The GENESIS 10S VIS UV/VIS spectrophotometer (Thermo Fisher Scientific) was employed for the quantitative determination of creatinine in fasting human urine samples using 40 mM picric acid as outlined in the Fisher Scientific procedure. The wavelength was set at 510 nm for the quantitation experiment.

Analysis by HPLC

The HPLC system (Shimadzu Corp., Columbia, MD) consisted of a low-pressure gradient pump (LC-20AT) with on-line degasser (DGU-20A5), autosampler (SIL-20AC), reversed-phase column (HYPERCARB 5 μm 150 × 4.6 mm), guard column (HYPERCARB 5 μm 10 × 4 mm) attached to the column head, column oven (CTO-20A), and system controller (CBM-20Alite). In addition, a UV/VIS detector (SPD-20AV) was employed at a wavelength of 254 nm.
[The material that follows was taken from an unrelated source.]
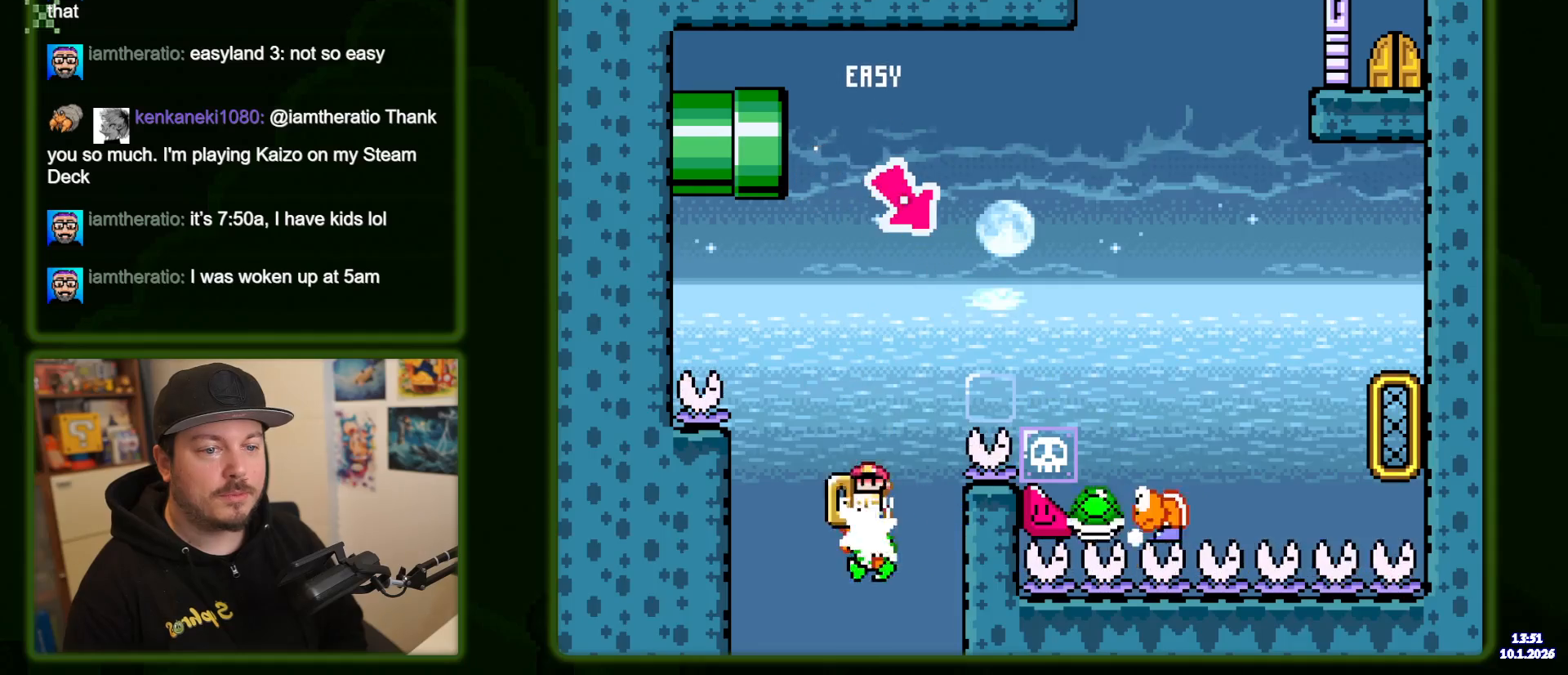
{"buttons": ["Y"], "events": [[500, "B", "up"]]}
Water/acetonitrile solvent mixture using gradient analysis was used for HPLC analysis. Solvent A was 100% water and solvent B was 100% acetonitrile. The flow rate was 1 mL/min.

Mass spectrometry analysis

LC/MS, triple quadrupole mass spectrometry (electrospray, MS/MS multiple reaction monitoring method) were used for detection and identification of the CMdA from synthetic and urine and blood sample specimens.

The LC column was a Neptune HILIC silica, 5 μm particles, 2.1 mm × 15 cm (ES Industries, West Berlin, NJ). The sample was dissolved in 85% acetonitrile/15% water. Samples were analyzed by LC/MS using hydrophilic interaction liquid chromatography (HILIC). Separation was performed using a binary solvent gradient as Solvent A: HPLC-grade water with 0.1% formic acid, and Solvent B: HPLC-grade acetonitrile with 0.1% formic acid.

Full scan mass spectral analysis was performed on a Micromass Qtof quadrupole time-of-flight mass spectrometer (Waters Corp., Milford, MA). LC/MS/MS was performed on a Waters Quattro Premier XE triple quadrupole mass spectrometer. The ionization method was positive ion electrospray.

Statistical analysis

Table 1 ‒ Comparison among control, overweight, and obese groups using ANOVA

Data on clinical parameters for three groups used in the study were analyzed using the Statistical Analysis System (SAS, Cary, NC) software.22 The eight clinical parameters used were: body mass index (BMI), fasting blood glucose level (BGL), glycated hemoglobinA1c (HbA1c), total cholesterol (TC), triglycerides (TG), high-density lipoprotein cholesterol (HDL-c), low-density lipoprotein cholesterol (LDL-c), and very low-density lipoprotein cholesterol (VLDL-c). The subjects were divided into three groups: control, overweight, and obese. Descriptive statistical analyses were performed on all these clinical parameters to obtain descriptive statistics such as mean, median, and standard deviation (SD) as well as minimum and maximum values for all three groups.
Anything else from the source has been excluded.